Squables errupt over Georgia citizenship verification preclearance

The Civil Rights Division is  "back open for business" indeed.  But the customers are still unhappy. 

A variety of left wing groups are grumbling about the fact that the DOJ conducted a well timed strategic
retreat over the Georgia citizenship verification preclearance.  The ACLU, the Lawyers Committee for Civil Rights, the Mexican American Legal Defense Fund and the Asian American Legal Defense and Education Fund all filed a pleading protesting the dismissal of the case brought by Georgia.  Nothing is quite as nasty as a fight between family members.  They argue:

"Although the Attorney General acted within his technical legal authority when he granted expedited preclearance here, this expedited review appears to have been taken at Georgia’s behest solely to prejudice the State’s own citizens who intervened in this case. " 

More, the DOJ's actions "were highly irregular, and that the manner in which the administrative request was made and acted upon was calculated to deprive Intervenors [the groups named above] of the opportunity to contest, comment upon, or play any role in the disposition of the voting procedures for which the State had sought preclearance in this Court. The Attorney General’s acquiescence to the State of Georgia’s highly prejudicial maneuvers is inconsistent with the Attorney General’s practice in previous Section 5 actions, and with the Attorney General’s self-defined role as a 'surrogate' for this Court."
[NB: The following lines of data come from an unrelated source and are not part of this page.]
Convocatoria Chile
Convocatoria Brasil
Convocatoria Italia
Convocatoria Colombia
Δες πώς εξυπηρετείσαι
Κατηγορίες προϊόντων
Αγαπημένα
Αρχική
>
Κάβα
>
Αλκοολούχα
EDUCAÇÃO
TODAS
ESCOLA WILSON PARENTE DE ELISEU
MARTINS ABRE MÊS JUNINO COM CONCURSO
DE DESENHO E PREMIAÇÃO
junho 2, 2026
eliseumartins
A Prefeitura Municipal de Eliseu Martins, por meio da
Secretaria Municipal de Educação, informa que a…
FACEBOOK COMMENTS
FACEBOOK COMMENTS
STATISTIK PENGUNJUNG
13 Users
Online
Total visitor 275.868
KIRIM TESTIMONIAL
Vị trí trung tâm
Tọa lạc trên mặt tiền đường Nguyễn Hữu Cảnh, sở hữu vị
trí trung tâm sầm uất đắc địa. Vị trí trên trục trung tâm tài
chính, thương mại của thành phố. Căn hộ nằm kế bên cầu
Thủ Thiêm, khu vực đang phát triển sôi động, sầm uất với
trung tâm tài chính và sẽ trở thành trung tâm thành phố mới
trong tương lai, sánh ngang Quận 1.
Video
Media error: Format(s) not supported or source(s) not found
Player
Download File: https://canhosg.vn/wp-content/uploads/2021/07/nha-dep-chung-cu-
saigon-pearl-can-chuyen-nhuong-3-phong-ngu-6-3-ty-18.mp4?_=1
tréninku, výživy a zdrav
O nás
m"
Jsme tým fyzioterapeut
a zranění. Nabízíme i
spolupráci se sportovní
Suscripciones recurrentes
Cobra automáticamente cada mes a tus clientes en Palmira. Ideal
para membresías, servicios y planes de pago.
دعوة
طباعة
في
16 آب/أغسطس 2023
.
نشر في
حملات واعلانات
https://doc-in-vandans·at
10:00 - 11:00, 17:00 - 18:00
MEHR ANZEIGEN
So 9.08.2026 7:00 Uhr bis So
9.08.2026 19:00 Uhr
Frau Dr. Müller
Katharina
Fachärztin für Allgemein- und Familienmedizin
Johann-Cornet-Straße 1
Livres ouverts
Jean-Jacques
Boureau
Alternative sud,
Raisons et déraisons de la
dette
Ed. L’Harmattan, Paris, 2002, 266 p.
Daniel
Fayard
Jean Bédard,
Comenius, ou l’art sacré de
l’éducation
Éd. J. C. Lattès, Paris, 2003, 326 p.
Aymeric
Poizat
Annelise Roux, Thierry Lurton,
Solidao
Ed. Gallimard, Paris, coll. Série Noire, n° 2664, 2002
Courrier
There are two things these groups overlook, or don't want to acknowledge:

1. It was a bad objection from Day One.  It was interposed during the heyday of lunatics running the asylum in Civil Rights before Tom Perez was confirmed.  
Loretta "I heart the black panthers" King was the signatory to the objection letter.  The objection was bad from the get-go.  The current Voting Section chief has forgotten more about Section 5 than Loretta King ever knew.  That is not hyperbole or flip.  It is true.  It is also relevant to understanding an important public policy issue.  No doubt the genuine weakness of the objection became clear to those who best understand Section 5.

2. Not only was the bad objection at issue, but so was the whole constitutionality of Section 5 of the Voting Rights Act.  When a general gets to choose a battlefield on which to fight, he doesn't choose a ravine surrounded by rocky outcrops and only one escape route across a river.  You want the high ground with clear fields of fire.  The Georgia citizenship verification objection was one of the worst possible fact scenarios to defend Section 5 - and the people most privy to how bad it was (presumably the ones with the internal memos) would be the the ones who blew the retreat.  MALDEF and the LDF would never know how tenuous it was because they never did the heavy lifting on it. 

And so the groups are upset.  A short-lived little spat between friends.  But not all is lost.  The groups can still put in their fundraising appeals to donors that they "fought!!" against Georgia's citizenship verification plan and I'm sure the dollars will still roll in as much as if they had had overturned the plan. Nobody will know the difference, and Section 5 will still be on the books a few extra months for sure.  Reconciliations are sure to follow.